Stored data entries
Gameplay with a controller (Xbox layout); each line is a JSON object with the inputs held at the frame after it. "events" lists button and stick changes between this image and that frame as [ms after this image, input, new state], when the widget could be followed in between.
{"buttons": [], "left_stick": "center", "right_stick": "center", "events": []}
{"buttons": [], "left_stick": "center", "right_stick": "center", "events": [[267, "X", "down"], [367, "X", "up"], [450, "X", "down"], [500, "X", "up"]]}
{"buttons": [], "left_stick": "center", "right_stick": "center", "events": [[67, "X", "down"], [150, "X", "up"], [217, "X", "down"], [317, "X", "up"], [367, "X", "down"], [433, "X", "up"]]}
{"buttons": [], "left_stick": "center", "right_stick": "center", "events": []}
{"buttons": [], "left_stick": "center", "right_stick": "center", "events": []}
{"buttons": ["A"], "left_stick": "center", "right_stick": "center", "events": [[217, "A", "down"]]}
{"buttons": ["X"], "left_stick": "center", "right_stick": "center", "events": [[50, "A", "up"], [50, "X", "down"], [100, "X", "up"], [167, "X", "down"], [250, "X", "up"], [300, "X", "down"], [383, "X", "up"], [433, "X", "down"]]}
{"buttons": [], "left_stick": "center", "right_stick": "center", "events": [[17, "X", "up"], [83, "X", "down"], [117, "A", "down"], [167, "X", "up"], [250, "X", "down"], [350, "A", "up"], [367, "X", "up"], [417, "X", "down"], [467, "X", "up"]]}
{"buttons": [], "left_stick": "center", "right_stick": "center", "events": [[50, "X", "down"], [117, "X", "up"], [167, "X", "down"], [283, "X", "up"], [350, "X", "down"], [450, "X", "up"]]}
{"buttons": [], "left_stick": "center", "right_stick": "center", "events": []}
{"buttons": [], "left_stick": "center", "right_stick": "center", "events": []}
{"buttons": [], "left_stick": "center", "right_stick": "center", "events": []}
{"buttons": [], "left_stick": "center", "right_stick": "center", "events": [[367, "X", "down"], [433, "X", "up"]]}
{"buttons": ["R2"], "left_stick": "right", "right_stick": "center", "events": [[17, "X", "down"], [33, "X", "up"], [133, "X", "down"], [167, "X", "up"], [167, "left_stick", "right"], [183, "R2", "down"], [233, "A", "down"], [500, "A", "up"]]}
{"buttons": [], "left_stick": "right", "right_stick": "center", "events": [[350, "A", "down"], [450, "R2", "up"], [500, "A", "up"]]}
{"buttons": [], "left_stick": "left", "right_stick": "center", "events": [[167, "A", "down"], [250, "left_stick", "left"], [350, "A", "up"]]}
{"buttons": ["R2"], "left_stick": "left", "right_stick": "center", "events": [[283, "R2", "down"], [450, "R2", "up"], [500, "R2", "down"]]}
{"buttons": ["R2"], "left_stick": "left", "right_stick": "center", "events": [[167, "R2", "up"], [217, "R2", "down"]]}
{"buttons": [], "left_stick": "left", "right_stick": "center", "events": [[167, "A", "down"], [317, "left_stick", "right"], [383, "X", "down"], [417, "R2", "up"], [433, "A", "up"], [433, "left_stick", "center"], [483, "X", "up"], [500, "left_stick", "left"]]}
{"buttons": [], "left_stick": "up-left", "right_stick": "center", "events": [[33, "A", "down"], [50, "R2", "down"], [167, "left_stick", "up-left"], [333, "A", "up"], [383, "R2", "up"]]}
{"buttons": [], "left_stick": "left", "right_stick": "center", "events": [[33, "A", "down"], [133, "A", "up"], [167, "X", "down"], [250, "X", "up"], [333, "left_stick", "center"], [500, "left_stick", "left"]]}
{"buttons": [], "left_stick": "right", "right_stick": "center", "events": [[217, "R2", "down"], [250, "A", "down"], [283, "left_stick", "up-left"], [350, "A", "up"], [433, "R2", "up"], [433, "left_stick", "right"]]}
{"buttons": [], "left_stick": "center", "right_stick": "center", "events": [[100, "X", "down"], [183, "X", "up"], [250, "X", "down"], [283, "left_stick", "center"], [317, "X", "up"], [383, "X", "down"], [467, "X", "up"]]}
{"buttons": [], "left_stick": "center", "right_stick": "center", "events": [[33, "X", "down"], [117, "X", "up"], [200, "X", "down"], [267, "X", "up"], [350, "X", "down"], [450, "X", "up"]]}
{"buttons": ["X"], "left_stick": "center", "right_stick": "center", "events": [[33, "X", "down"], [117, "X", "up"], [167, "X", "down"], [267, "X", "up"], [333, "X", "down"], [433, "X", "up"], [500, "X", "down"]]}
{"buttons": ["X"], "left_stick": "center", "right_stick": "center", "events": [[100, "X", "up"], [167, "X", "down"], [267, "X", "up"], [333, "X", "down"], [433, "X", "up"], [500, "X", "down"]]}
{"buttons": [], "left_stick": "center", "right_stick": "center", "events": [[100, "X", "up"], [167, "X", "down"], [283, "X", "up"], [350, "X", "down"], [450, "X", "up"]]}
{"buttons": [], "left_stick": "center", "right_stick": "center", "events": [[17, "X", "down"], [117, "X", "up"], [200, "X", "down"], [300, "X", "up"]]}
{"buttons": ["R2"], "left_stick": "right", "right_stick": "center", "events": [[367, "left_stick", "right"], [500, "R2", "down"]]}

Activity » When you reach the end of the records, set them all down again exactly.

Written response »
Gameplay with a controller (Xbox layout); each line is a JSON object with the inputs held at the frame after it. "events" lists button and stick changes between this image and that frame as [ms after this image, input, new state], when the widget could be followed in between.
{"buttons": [], "left_stick": "center", "right_stick": "center", "events": []}
{"buttons": [], "left_stick": "center", "right_stick": "center", "events": [[267, "X", "down"], [367, "X", "up"], [450, "X", "down"], [500, "X", "up"]]}
{"buttons": [], "left_stick": "center", "right_stick": "center", "events": [[67, "X", "down"], [150, "X", "up"], [217, "X", "down"], [317, "X", "up"], [367, "X", "down"], [433, "X", "up"]]}
{"buttons": [], "left_stick": "center", "right_stick": "center", "events": []}
{"buttons": [], "left_stick": "center", "right_stick": "center", "events": []}
{"buttons": ["A"], "left_stick": "center", "right_stick": "center", "events": [[217, "A", "down"]]}
{"buttons": ["X"], "left_stick": "center", "right_stick": "center", "events": [[50, "A", "up"], [50, "X", "down"], [100, "X", "up"], [167, "X", "down"], [250, "X", "up"], [300, "X", "down"], [383, "X", "up"], [433, "X", "down"]]}
{"buttons": [], "left_stick": "center", "right_stick": "center", "events": [[17, "X", "up"], [83, "X", "down"], [117, "A", "down"], [167, "X", "up"], [250, "X", "down"], [350, "A", "up"], [367, "X", "up"], [417, "X", "down"], [467, "X", "up"]]}
{"buttons": [], "left_stick": "center", "right_stick": "center", "events": [[50, "X", "down"], [117, "X", "up"], [167, "X", "down"], [283, "X", "up"], [350, "X", "down"], [450, "X", "up"]]}
{"buttons": [], "left_stick": "center", "right_stick": "center", "events": []}
{"buttons": [], "left_stick": "center", "right_stick": "center", "events": []}
{"buttons": [], "left_stick": "center", "right_stick": "center", "events": []}
{"buttons": [], "left_stick": "center", "right_stick": "center", "events": [[367, "X", "down"], [433, "X", "up"]]}
{"buttons": ["R2"], "left_stick": "right", "right_stick": "center", "events": [[17, "X", "down"], [33, "X", "up"], [133, "X", "down"], [167, "X", "up"], [167, "left_stick", "right"], [183, "R2", "down"], [233, "A", "down"], [500, "A", "up"]]}
{"buttons": [], "left_stick": "right", "right_stick": "center", "events": [[350, "A", "down"], [450, "R2", "up"], [500, "A", "up"]]}
{"buttons": [], "left_stick": "left", "right_stick": "center", "events": [[167, "A", "down"], [250, "left_stick", "left"], [350, "A", "up"]]}
{"buttons": ["R2"], "left_stick": "left", "right_stick": "center", "events": [[283, "R2", "down"], [450, "R2", "up"], [500, "R2", "down"]]}
{"buttons": ["R2"], "left_stick": "left", "right_stick": "center", "events": [[167, "R2", "up"], [217, "R2", "down"]]}
{"buttons": [], "left_stick": "left", "right_stick": "center", "events": [[167, "A", "down"], [317, "left_stick", "right"], [383, "X", "down"], [417, "R2", "up"], [433, "A", "up"], [433, "left_stick", "center"], [483, "X", "up"], [500, "left_stick", "left"]]}
{"buttons": [], "left_stick": "up-left", "right_stick": "center", "events": [[33, "A", "down"], [50, "R2", "down"], [167, "left_stick", "up-left"], [333, "A", "up"], [383, "R2", "up"]]}
{"buttons": [], "left_stick": "left", "right_stick": "center", "events": [[33, "A", "down"], [133, "A", "up"], [167, "X", "down"], [250, "X", "up"], [333, "left_stick", "center"], [500, "left_stick", "left"]]}
{"buttons": [], "left_stick": "right", "right_stick": "center", "events": [[217, "R2", "down"], [250, "A", "down"], [283, "left_stick", "up-left"], [350, "A", "up"], [433, "R2", "up"], [433, "left_stick", "right"]]}
{"buttons": [], "left_stick": "center", "right_stick": "center", "events": [[100, "X", "down"], [183, "X", "up"], [250, "X", "down"], [283, "left_stick", "center"], [317, "X", "up"], [383, "X", "down"], [467, "X", "up"]]}
{"buttons": [], "left_stick": "center", "right_stick": "center", "events": [[33, "X", "down"], [117, "X", "up"], [200, "X", "down"], [267, "X", "up"], [350, "X", "down"], [450, "X", "up"]]}
{"buttons": ["X"], "left_stick": "center", "right_stick": "center", "events": [[33, "X", "down"], [117, "X", "up"], [167, "X", "down"], [267, "X", "up"], [333, "X", "down"], [433, "X", "up"], [500, "X", "down"]]}
{"buttons": ["X"], "left_stick": "center", "right_stick": "center", "events": [[100, "X", "up"], [167, "X", "down"], [267, "X", "up"], [333, "X", "down"], [433, "X", "up"], [500, "X", "down"]]}
{"buttons": [], "left_stick": "center", "right_stick": "center", "events": [[100, "X", "up"], [167, "X", "down"], [283, "X", "up"], [350, "X", "down"], [450, "X", "up"]]}
{"buttons": [], "left_stick": "center", "right_stick": "center", "events": [[17, "X", "down"], [117, "X", "up"], [200, "X", "down"], [300, "X", "up"]]}
{"buttons": ["R2"], "left_stick": "right", "right_stick": "center", "events": [[367, "left_stick", "right"], [500, "R2", "down"]]}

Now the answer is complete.